Comment: Rate of bacteremic Haemophilus pneumonia >100-fold greater in HIV+ patients than the general population. The author suggests that H. influenzae infection in HIV+ pts does not require anything other than customary treatment for community-acquired pneumonia.
Comment: Spanish study emphasizing that Haemophilus bacteremia is no longer a disease in children. 116 pts had bacteremia (0.26 cases per 1000 admissions) with HIV the most common underlying condition [29%]. The HIV+ pts mainly presented with bilateral pneumonia. In this cohort that included HIV-negative adults, ABx resistance was reported: 11% to chloramphenicol, 48% to ampicillin, 78% to erythromycin, 76% to TMP-SMX, 15% to rifampin, and 57% to clarithromycin.

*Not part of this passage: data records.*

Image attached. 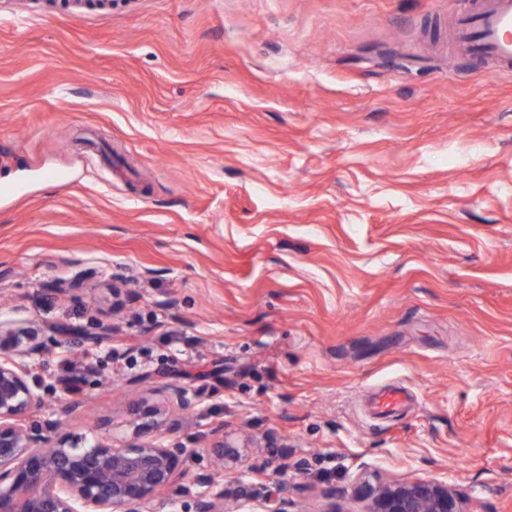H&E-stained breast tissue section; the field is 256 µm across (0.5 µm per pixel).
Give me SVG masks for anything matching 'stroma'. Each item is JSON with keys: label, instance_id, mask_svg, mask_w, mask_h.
I'll list each match as a JSON object with an SVG mask.
<instances>
[{"label": "stroma", "instance_id": "1", "mask_svg": "<svg viewBox=\"0 0 512 512\" xmlns=\"http://www.w3.org/2000/svg\"><path fill=\"white\" fill-rule=\"evenodd\" d=\"M0 11V318L112 324L39 420L129 435L131 378L199 397L166 444L360 512L361 475L512 512V70L457 0H67ZM71 283L58 294L52 286ZM130 366L111 376L107 352ZM405 387L397 413L373 392Z\"/></svg>", "mask_w": 512, "mask_h": 512}]
</instances>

Comment: Series from the pre-HAART era in patients with advanced HIV suggesting that these pts are at risk of recurrent bacterial bronchitis. The most common pathogens in 18 episodes of bacterial bronchitis were H. influenzae and Streptococcus pneumoniae (5 episodes each) and Pseudomonas aeruginosa (4 episodes). Moreover, they believe repeated bacterial bronchitis may lead to bronchiectasis, which may be more common in HIV infection than generally appreciated.

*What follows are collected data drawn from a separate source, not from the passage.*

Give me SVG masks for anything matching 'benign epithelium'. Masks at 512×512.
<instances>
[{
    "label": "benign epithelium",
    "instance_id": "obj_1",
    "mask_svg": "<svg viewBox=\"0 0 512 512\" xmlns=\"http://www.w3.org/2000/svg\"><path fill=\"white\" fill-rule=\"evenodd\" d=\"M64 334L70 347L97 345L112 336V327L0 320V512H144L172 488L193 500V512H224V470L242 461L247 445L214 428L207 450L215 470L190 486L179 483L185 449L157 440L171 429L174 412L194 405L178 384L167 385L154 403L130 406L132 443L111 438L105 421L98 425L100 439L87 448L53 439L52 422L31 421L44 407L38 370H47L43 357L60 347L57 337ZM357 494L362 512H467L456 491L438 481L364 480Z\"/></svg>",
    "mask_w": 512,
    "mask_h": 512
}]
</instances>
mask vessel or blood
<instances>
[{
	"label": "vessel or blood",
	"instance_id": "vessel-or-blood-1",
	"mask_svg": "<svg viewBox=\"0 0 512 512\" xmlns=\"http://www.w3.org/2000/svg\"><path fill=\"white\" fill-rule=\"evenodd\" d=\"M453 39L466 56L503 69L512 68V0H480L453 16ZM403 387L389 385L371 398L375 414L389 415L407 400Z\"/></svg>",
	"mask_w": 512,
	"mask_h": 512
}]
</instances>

Comment: U.S. study finding ~25% of H. influenzae bacteremia occurred in adults. 194 cases of invasive H. influenzae occurred (annual incidence 5.6 cases/100,000 population), of which 47 (24%) were in adults ≥18 (annual incidence of 1.7 cases/100,000 adults). Adults with invasive H. influenzae ranged from 18 to 96 yrs; 79% were women. Bacteremic pneumonia accounted for 70% of adult cases. Other sources for invasive H. influenzae in adults were obstetric infections, epiglottitis, and tracheobronchitis; 1 pt had meningitis. Underlying conditions noted in 92% of pts with chronic bronchitis; HIV was most common but, cancer and pregnancy also reported. Interestingly, half of the bacteremic cases were due to H. influenzae type b, which causes a much smaller minority of non-bacteremic Haemophilus infections.
Trantracheal aspirate showing some Gram negative rods, but also Gram negative diplococci that were found in culture to be H. influenzae.